===== Records provided

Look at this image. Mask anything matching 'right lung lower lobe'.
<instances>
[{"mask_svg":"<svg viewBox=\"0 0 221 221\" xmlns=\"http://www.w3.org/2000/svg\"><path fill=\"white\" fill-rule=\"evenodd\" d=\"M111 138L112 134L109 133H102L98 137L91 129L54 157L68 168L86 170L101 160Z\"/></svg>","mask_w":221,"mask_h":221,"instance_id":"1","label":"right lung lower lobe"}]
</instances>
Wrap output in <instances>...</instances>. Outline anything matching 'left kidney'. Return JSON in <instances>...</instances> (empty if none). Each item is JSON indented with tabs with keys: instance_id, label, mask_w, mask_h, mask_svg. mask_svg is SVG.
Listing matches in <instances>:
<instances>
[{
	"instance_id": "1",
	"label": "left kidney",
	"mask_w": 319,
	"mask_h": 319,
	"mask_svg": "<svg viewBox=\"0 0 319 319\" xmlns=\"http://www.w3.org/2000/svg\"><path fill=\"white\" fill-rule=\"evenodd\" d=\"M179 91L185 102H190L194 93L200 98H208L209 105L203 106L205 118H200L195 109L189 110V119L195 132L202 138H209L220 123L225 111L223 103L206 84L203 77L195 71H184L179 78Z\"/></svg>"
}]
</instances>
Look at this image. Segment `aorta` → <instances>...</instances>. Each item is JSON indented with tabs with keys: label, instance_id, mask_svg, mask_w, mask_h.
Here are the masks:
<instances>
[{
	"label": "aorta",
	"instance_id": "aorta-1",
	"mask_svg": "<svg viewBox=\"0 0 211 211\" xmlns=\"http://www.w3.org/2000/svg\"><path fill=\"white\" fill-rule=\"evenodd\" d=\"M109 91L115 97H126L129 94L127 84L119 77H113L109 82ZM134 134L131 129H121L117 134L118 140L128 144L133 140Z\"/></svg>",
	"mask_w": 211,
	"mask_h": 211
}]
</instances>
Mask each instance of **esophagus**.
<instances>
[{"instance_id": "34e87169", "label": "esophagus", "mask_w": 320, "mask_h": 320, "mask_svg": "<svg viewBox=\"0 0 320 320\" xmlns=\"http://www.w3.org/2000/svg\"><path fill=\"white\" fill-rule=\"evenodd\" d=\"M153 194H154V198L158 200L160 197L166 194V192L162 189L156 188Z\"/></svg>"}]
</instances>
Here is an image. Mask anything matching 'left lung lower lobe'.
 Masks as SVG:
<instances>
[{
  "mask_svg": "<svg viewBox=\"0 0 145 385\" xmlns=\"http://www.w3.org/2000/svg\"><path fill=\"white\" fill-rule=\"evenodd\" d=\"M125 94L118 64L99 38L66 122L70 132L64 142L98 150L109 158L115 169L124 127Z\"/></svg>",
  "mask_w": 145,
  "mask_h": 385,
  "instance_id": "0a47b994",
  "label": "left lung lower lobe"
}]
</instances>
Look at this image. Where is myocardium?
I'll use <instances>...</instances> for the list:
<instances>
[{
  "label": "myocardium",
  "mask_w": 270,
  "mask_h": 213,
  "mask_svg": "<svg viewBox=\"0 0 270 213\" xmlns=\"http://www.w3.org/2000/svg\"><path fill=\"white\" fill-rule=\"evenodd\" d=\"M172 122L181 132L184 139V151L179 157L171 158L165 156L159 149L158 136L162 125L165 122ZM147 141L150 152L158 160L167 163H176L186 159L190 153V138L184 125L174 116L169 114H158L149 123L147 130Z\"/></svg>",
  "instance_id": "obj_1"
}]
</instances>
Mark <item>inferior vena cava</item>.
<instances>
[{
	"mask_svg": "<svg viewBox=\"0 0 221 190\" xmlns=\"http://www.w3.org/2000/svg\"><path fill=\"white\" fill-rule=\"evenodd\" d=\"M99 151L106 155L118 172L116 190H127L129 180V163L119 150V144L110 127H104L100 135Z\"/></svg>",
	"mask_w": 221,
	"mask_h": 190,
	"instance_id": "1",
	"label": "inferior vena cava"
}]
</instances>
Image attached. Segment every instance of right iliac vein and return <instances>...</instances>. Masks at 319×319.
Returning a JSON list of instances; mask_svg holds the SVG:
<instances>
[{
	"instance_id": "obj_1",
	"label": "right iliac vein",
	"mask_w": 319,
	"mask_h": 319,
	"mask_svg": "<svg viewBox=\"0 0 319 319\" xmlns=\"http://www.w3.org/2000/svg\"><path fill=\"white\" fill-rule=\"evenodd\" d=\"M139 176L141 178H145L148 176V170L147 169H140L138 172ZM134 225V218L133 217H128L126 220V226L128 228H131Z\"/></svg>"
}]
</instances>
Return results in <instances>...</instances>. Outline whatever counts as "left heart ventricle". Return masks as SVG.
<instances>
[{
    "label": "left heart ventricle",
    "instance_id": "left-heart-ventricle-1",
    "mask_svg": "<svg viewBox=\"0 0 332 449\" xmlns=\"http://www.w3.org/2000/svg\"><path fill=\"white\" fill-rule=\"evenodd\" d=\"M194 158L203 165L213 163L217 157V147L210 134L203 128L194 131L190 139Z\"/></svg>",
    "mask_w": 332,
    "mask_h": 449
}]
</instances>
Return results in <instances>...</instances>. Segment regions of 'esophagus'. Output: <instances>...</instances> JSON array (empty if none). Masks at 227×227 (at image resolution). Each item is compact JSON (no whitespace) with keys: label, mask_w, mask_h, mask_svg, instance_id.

==========

→ Written task
Put every line of the data above into a Markdown table with two columns, n for the row number and Line for the line itself, skipping any blank lines.

→ Final answer
| n | Line |
|---|---|
| 1 | Look at this image. Mask anything matching 'right lung lower lobe'. |
| 2 | <instances> |
| 3 | [{"mask_svg":"<svg viewBox=\"0 0 221 221\" xmlns=\"http://www.w3.org/2000/svg\"><path fill=\"white\" fill-rule=\"evenodd\" d=\"M111 138L112 134L109 133H102L98 137L91 129L54 157L68 168L86 170L101 160Z\"/></svg>","mask_w":221,"mask_h":221,"instance_id":"1","label":"right lung lower lobe"}] |
| 4 | </instances> |
| 5 | Wrap output in <instances>...</instances>. Outline anything matching 'left kidney'. Return JSON in <instances>...</instances> (empty if none). Each item is JSON indented with tabs with keys: instance_id, label, mask_w, mask_h, mask_svg. mask_svg is SVG. |
| 6 | Listing matches in <instances>: |
| 7 | <instances> |
| 8 | [{ |
| 9 | 	"instance_id": "1", |
| 10 | 	"label": "left kidney", |
| 11 | 	"mask_w": 319, |
| 12 | 	"mask_h": 319, |
| 13 | 	"mask_svg": "<svg viewBox=\"0 0 319 319\" xmlns=\"http://www.w3.org/2000/svg\"><path fill=\"white\" fill-rule=\"evenodd\" d=\"M179 91L185 102H190L194 93L200 98H208L209 105L203 106L205 118H200L195 109L189 110V119L195 132L202 138H209L220 123L225 111L223 103L206 84L203 77L195 71H184L179 78Z\"/></svg>" |
| 14 | }] |
| 15 | </instances> |
| 16 | Look at this image. Segment `aorta` → <instances>...</instances>. Each item is JSON indented with tabs with keys: label, instance_id, mask_svg, mask_w, mask_h. |
| 17 | Here are the masks: |
| 18 | <instances> |
| 19 | [{ |
| 20 | 	"label": "aorta", |
| 21 | 	"instance_id": "aorta-1", |
| 22 | 	"mask_svg": "<svg viewBox=\"0 0 211 211\" xmlns=\"http://www.w3.org/2000/svg\"><path fill=\"white\" fill-rule=\"evenodd\" d=\"M109 91L115 97H126L129 94L127 84L119 77H113L109 82ZM134 134L131 129H121L117 134L118 140L128 144L133 140Z\"/></svg>", |
| 23 | 	"mask_w": 211, |
| 24 | 	"mask_h": 211 |
| 25 | }] |
| 26 | </instances> |
| 27 | Mask each instance of **esophagus**. |
| 28 | <instances> |
| 29 | [{"instance_id": "34e87169", "label": "esophagus", "mask_w": 320, "mask_h": 320, "mask_svg": "<svg viewBox=\"0 0 320 320\" xmlns=\"http://www.w3.org/2000/svg\"><path fill=\"white\" fill-rule=\"evenodd\" d=\"M153 194H154V198L158 200L160 197L166 194V192L162 189L156 188Z\"/></svg>"}] |
| 30 | </instances> |
| 31 | Here is an image. Mask anything matching 'left lung lower lobe'. |
| 32 |  Masks as SVG: |
| 33 | <instances> |
| 34 | [{ |
| 35 |   "mask_svg": "<svg viewBox=\"0 0 145 385\" xmlns=\"http://www.w3.org/2000/svg\"><path fill=\"white\" fill-rule=\"evenodd\" d=\"M125 94L118 64L99 38L66 122L70 132L64 142L98 150L109 158L115 169L124 127Z\"/></svg>", |
| 36 |   "mask_w": 145, |
| 37 |   "mask_h": 385, |
| 38 |   "instance_id": "0a47b994", |
| 39 |   "label": "left lung lower lobe" |
| 40 | }] |
| 41 | </instances> |
| 42 | Look at this image. Where is myocardium? |
| 43 | I'll use <instances>...</instances> for the list: |
| 44 | <instances> |
| 45 | [{ |
| 46 |   "label": "myocardium", |
| 47 |   "mask_w": 270, |
| 48 |   "mask_h": 213, |
| 49 |   "mask_svg": "<svg viewBox=\"0 0 270 213\" xmlns=\"http://www.w3.org/2000/svg\"><path fill=\"white\" fill-rule=\"evenodd\" d=\"M172 122L181 132L184 139V151L179 157L171 158L165 156L159 149L158 136L162 125L165 122ZM147 141L150 152L158 160L167 163H176L186 159L190 153V138L184 125L174 116L169 114H158L149 123L147 130Z\"/></svg>", |
| 50 |   "instance_id": "obj_1" |
| 51 | }] |
| 52 | </instances> |
| 53 | Mark <item>inferior vena cava</item>. |
| 54 | <instances> |
| 55 | [{ |
| 56 | 	"mask_svg": "<svg viewBox=\"0 0 221 190\" xmlns=\"http://www.w3.org/2000/svg\"><path fill=\"white\" fill-rule=\"evenodd\" d=\"M99 151L106 155L118 172L116 190H127L129 180V163L119 150V144L110 127H104L100 135Z\"/></svg>", |
| 57 | 	"mask_w": 221, |
| 58 | 	"mask_h": 190, |
| 59 | 	"instance_id": "1", |
| 60 | 	"label": "inferior vena cava" |
| 61 | }] |
| 62 | </instances> |
| 63 | Image attached. Segment every instance of right iliac vein and return <instances>...</instances>. Masks at 319×319. |
| 64 | Returning a JSON list of instances; mask_svg holds the SVG: |
| 65 | <instances> |
| 66 | [{ |
| 67 | 	"instance_id": "obj_1", |
| 68 | 	"label": "right iliac vein", |
| 69 | 	"mask_w": 319, |
| 70 | 	"mask_h": 319, |
| 71 | 	"mask_svg": "<svg viewBox=\"0 0 319 319\" xmlns=\"http://www.w3.org/2000/svg\"><path fill=\"white\" fill-rule=\"evenodd\" d=\"M139 176L141 178H145L148 176V170L147 169H140L138 172ZM134 225V218L133 217H128L126 220V226L128 228H131Z\"/></svg>" |
| 72 | }] |
| 73 | </instances> |
| 74 | Return results in <instances>...</instances>. Outline whatever counts as "left heart ventricle". Return masks as SVG. |
| 75 | <instances> |
| 76 | [{ |
| 77 |     "label": "left heart ventricle", |
| 78 |     "instance_id": "left-heart-ventricle-1", |
| 79 |     "mask_svg": "<svg viewBox=\"0 0 332 449\" xmlns=\"http://www.w3.org/2000/svg\"><path fill=\"white\" fill-rule=\"evenodd\" d=\"M194 158L203 165L213 163L217 157V147L210 134L203 128L194 131L190 139Z\"/></svg>", |
| 80 |     "mask_w": 332, |
| 81 |     "mask_h": 449 |
| 82 | }] |
| 83 | </instances> |
| 84 | Return results in <instances>...</instances>. Segment regions of 'esophagus'. Output: <instances>...</instances> JSON array (empty if none). Masks at 227×227 (at image resolution). Each item is compact JSON (no whitespace) with keys: label, mask_w, mask_h, mask_svg, instance_id. |